I posted some suggestion to improve robustness of shell scripts in https://endorama.dev/2022/making-your-shell-scripts-bulletproof/, but there are a few more that I usually use that I think may be useful, so here is part 2 of it.

Don’t split words on space 

The Internal Field Separator that is used for word splitting after expansion and to split lines into words with the read builtin command. The default value is <space><tab><newline>.

From BASH manual, under SHELL BUILTIN COMMANDS > Shell Variables.

The default value of this variable means BASH split lines on spaces too. Most of the time this is a very confusing behaviour, as we are not used to consider a space a sentence terminator or split point (compared to newline or tab character).

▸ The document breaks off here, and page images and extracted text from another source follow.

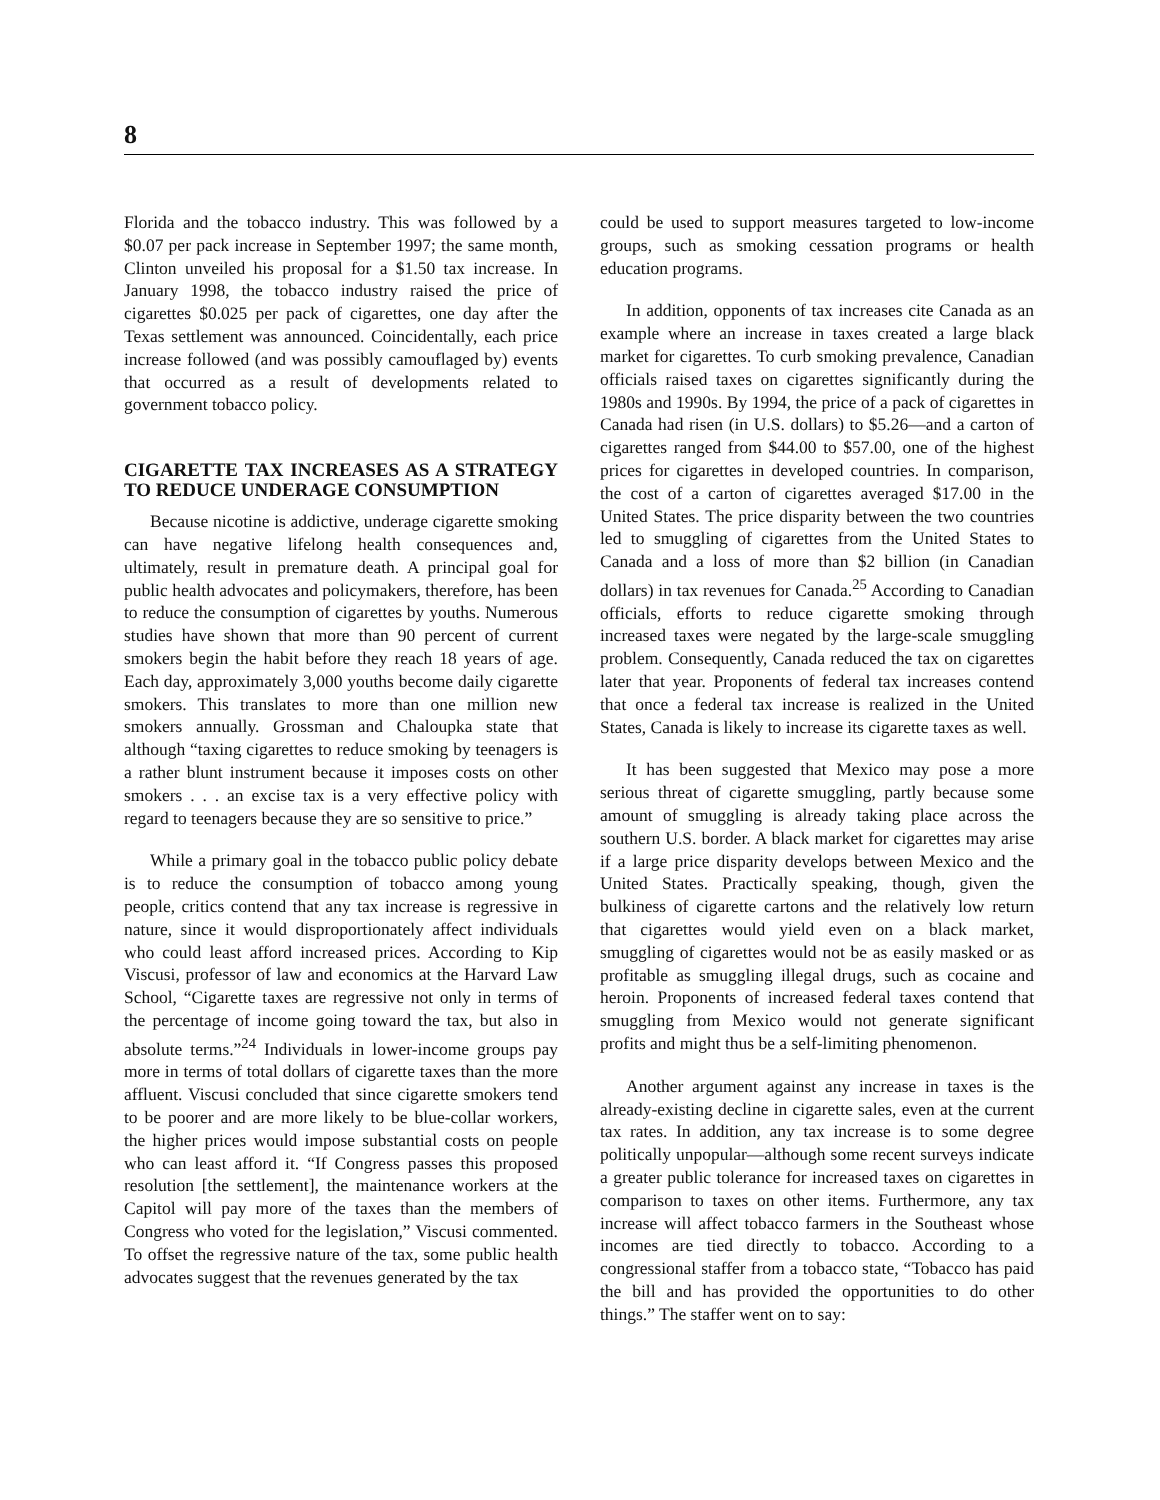8
Florida and the tobacco industry. This was followed by a $0.07 per pack increase in September 1997; the same month, Clinton unveiled his proposal for a $1.50 tax increase. In January 1998, the tobacco industry raised the price of cigarettes $0.025 per pack of cigarettes, one day after the Texas settlement was announced. Coincidentally, each price increase followed (and was possibly camouflaged by) events that occurred as a result of developments related to government tobacco policy.
CIGARETTE TAX INCREASES AS A STRATEGY TO REDUCE UNDERAGE CONSUMPTION
Because nicotine is addictive, underage cigarette smoking can have negative lifelong health consequences and, ultimately, result in premature death. A principal goal for public health advocates and policymakers, therefore, has been to reduce the consumption of cigarettes by youths. Numerous studies have shown that more than 90 percent of current smokers begin the habit before they reach 18 years of age. Each day, approximately 3,000 youths become daily cigarette smokers. This translates to more than one million new smokers annually. Grossman and Chaloupka state that although “taxing cigarettes to reduce smoking by teenagers is a rather blunt instrument because it imposes costs on other smokers . . . an excise tax is a very effective policy with regard to teenagers because they are so sensitive to price.”
While a primary goal in the tobacco public policy debate is to reduce the consumption of tobacco among young people, critics contend that any tax increase is regressive in nature, since it would disproportionately affect individuals who could least afford increased prices. According to Kip Viscusi, professor of law and economics at the Harvard Law School, “Cigarette taxes are regressive not only in terms of the percentage of income going toward the tax, but also in absolute terms.”<sup>24</sup> Individuals in lower-income groups pay more in terms of total dollars of cigarette taxes than the more affluent. Viscusi concluded that since cigarette smokers tend to be poorer and are more likely to be blue-collar workers, the higher prices would impose substantial costs on people who can least afford it. “If Congress passes this proposed resolution [the settlement], the maintenance workers at the Capitol will pay more of the taxes than the members of Congress who voted for the legislation,” Viscusi commented. To offset the regressive nature of the tax, some public health advocates suggest that the revenues generated by the tax
could be used to support measures targeted to low-income groups, such as smoking cessation programs or health education programs.
In addition, opponents of tax increases cite Canada as an example where an increase in taxes created a large black market for cigarettes. To curb smoking prevalence, Canadian officials raised taxes on cigarettes significantly during the 1980s and 1990s. By 1994, the price of a pack of cigarettes in Canada had risen (in U.S. dollars) to $5.26—and a carton of cigarettes ranged from $44.00 to $57.00, one of the highest prices for cigarettes in developed countries. In comparison, the cost of a carton of cigarettes averaged $17.00 in the United States. The price disparity between the two countries led to smuggling of cigarettes from the United States to Canada and a loss of more than $2 billion (in Canadian dollars) in tax revenues for Canada.<sup>25</sup> According to Canadian officials, efforts to reduce cigarette smoking through increased taxes were negated by the large-scale smuggling problem. Consequently, Canada reduced the tax on cigarettes later that year. Proponents of federal tax increases contend that once a federal tax increase is realized in the United States, Canada is likely to increase its cigarette taxes as well.
It has been suggested that Mexico may pose a more serious threat of cigarette smuggling, partly because some amount of smuggling is already taking place across the southern U.S. border. A black market for cigarettes may arise if a large price disparity develops between Mexico and the United States. Practically speaking, though, given the bulkiness of cigarette cartons and the relatively low return that cigarettes would yield even on a black market, smuggling of cigarettes would not be as easily masked or as profitable as smuggling illegal drugs, such as cocaine and heroin. Proponents of increased federal taxes contend that smuggling from Mexico would not generate significant profits and might thus be a self-limiting phenomenon.
Another argument against any increase in taxes is the already-existing decline in cigarette sales, even at the current tax rates. In addition, any tax increase is to some degree politically unpopular—although some recent surveys indicate a greater public tolerance for increased taxes on cigarettes in comparison to taxes on other items. Furthermore, any tax increase will affect tobacco farmers in the Southeast whose incomes are tied directly to tobacco. According to a congressional staffer from a tobacco state, “Tobacco has paid the bill and has provided the opportunities to do other things.” The staffer went on to say:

To change this to only newlines and tabs use:

IFS=$'\n\t'

99% of the time I never ever noticed the difference in my shell scripts, and if you really need splitting on space you can always prefix your command with IFS=$' '.

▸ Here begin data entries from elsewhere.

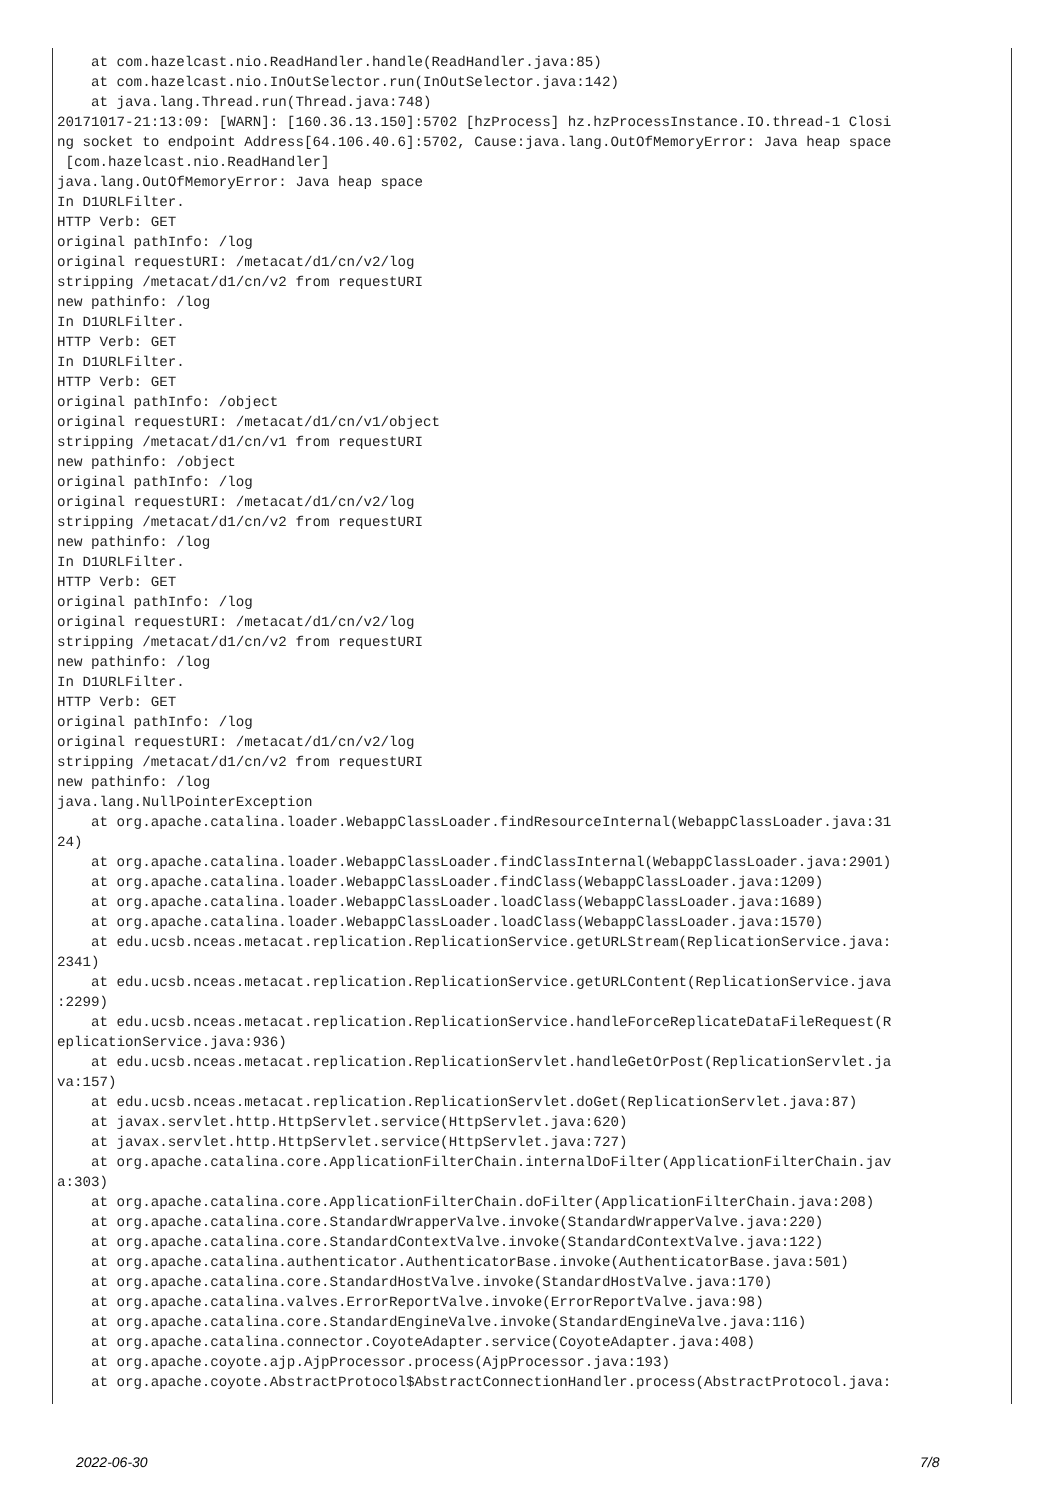at com.hazelcast.nio.ReadHandler.handle(ReadHandler.java:85)
    at com.hazelcast.nio.InOutSelector.run(InOutSelector.java:142)
    at java.lang.Thread.run(Thread.java:748)
20171017-21:13:09: [WARN]: [160.36.13.150]:5702 [hzProcess] hz.hzProcessInstance.IO.thread-1 Closi
ng socket to endpoint Address[64.106.40.6]:5702, Cause:java.lang.OutOfMemoryError: Java heap space
 [com.hazelcast.nio.ReadHandler]
java.lang.OutOfMemoryError: Java heap space
In D1URLFilter.
HTTP Verb: GET
original pathInfo: /log
original requestURI: /metacat/d1/cn/v2/log
stripping /metacat/d1/cn/v2 from requestURI
new pathinfo: /log
In D1URLFilter.
HTTP Verb: GET
In D1URLFilter.
HTTP Verb: GET
original pathInfo: /object
original requestURI: /metacat/d1/cn/v1/object
stripping /metacat/d1/cn/v1 from requestURI
new pathinfo: /object
original pathInfo: /log
original requestURI: /metacat/d1/cn/v2/log
stripping /metacat/d1/cn/v2 from requestURI
new pathinfo: /log
In D1URLFilter.
HTTP Verb: GET
original pathInfo: /log
original requestURI: /metacat/d1/cn/v2/log
stripping /metacat/d1/cn/v2 from requestURI
new pathinfo: /log
In D1URLFilter.
HTTP Verb: GET
original pathInfo: /log
original requestURI: /metacat/d1/cn/v2/log
stripping /metacat/d1/cn/v2 from requestURI
new pathinfo: /log
java.lang.NullPointerException
    at org.apache.catalina.loader.WebappClassLoader.findResourceInternal(WebappClassLoader.java:31
24)
    at org.apache.catalina.loader.WebappClassLoader.findClassInternal(WebappClassLoader.java:2901)
    at org.apache.catalina.loader.WebappClassLoader.findClass(WebappClassLoader.java:1209)
    at org.apache.catalina.loader.WebappClassLoader.loadClass(WebappClassLoader.java:1689)
    at org.apache.catalina.loader.WebappClassLoader.loadClass(WebappClassLoader.java:1570)
    at edu.ucsb.nceas.metacat.replication.ReplicationService.getURLStream(ReplicationService.java:
2341)
    at edu.ucsb.nceas.metacat.replication.ReplicationService.getURLContent(ReplicationService.java
:2299)
    at edu.ucsb.nceas.metacat.replication.ReplicationService.handleForceReplicateDataFileRequest(R
eplicationService.java:936)
    at edu.ucsb.nceas.metacat.replication.ReplicationServlet.handleGetOrPost(ReplicationServlet.ja
va:157)
    at edu.ucsb.nceas.metacat.replication.ReplicationServlet.doGet(ReplicationServlet.java:87)
    at javax.servlet.http.HttpServlet.service(HttpServlet.java:620)
    at javax.servlet.http.HttpServlet.service(HttpServlet.java:727)
    at org.apache.catalina.core.ApplicationFilterChain.internalDoFilter(ApplicationFilterChain.jav
a:303)
    at org.apache.catalina.core.ApplicationFilterChain.doFilter(ApplicationFilterChain.java:208)
    at org.apache.catalina.core.StandardWrapperValve.invoke(StandardWrapperValve.java:220)
    at org.apache.catalina.core.StandardContextValve.invoke(StandardContextValve.java:122)
    at org.apache.catalina.authenticator.AuthenticatorBase.invoke(AuthenticatorBase.java:501)
    at org.apache.catalina.core.StandardHostValve.invoke(StandardHostValve.java:170)
    at org.apache.catalina.valves.ErrorReportValve.invoke(ErrorReportValve.java:98)
    at org.apache.catalina.core.StandardEngineValve.invoke(StandardEngineValve.java:116)
    at org.apache.catalina.connector.CoyoteAdapter.service(CoyoteAdapter.java:408)
    at org.apache.coyote.ajp.AjpProcessor.process(AjpProcessor.java:193)
    at org.apache.coyote.AbstractProtocol$AbstractConnectionHandler.process(AbstractProtocol.java:
2022-06-30 7/8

You may also want to save the original IFS value and you can do so by:

ORIGINAL_IFS=$IFS
IFS=$'\n\t'

This way you can still use the old IFS value by prefixing commands with IFS=$ORIGINAL_IFS.

Use traps 

….

Use shellcheck 

I don’t think I came across something more beneficial to my shell script writing than Shellcheck. Shellcheck is a static analysis tool for shell scripts (BASH is supported too).

The reason why you must run this is that will help you avoid all those errors you may be unconsciously making right now.

Stop formatting your code 

…manually!. Use shfmt to do it automatically! shfmt is part of a Golang-based shell parser and interpreter, a really cool project.

Test BASH scripts with bats 

Unit testing, in BASH. HELL YEAH! bats is a small framework to do unit testing in BASH (you can actually use it for any command that BASH can run, but let’s stay focused here).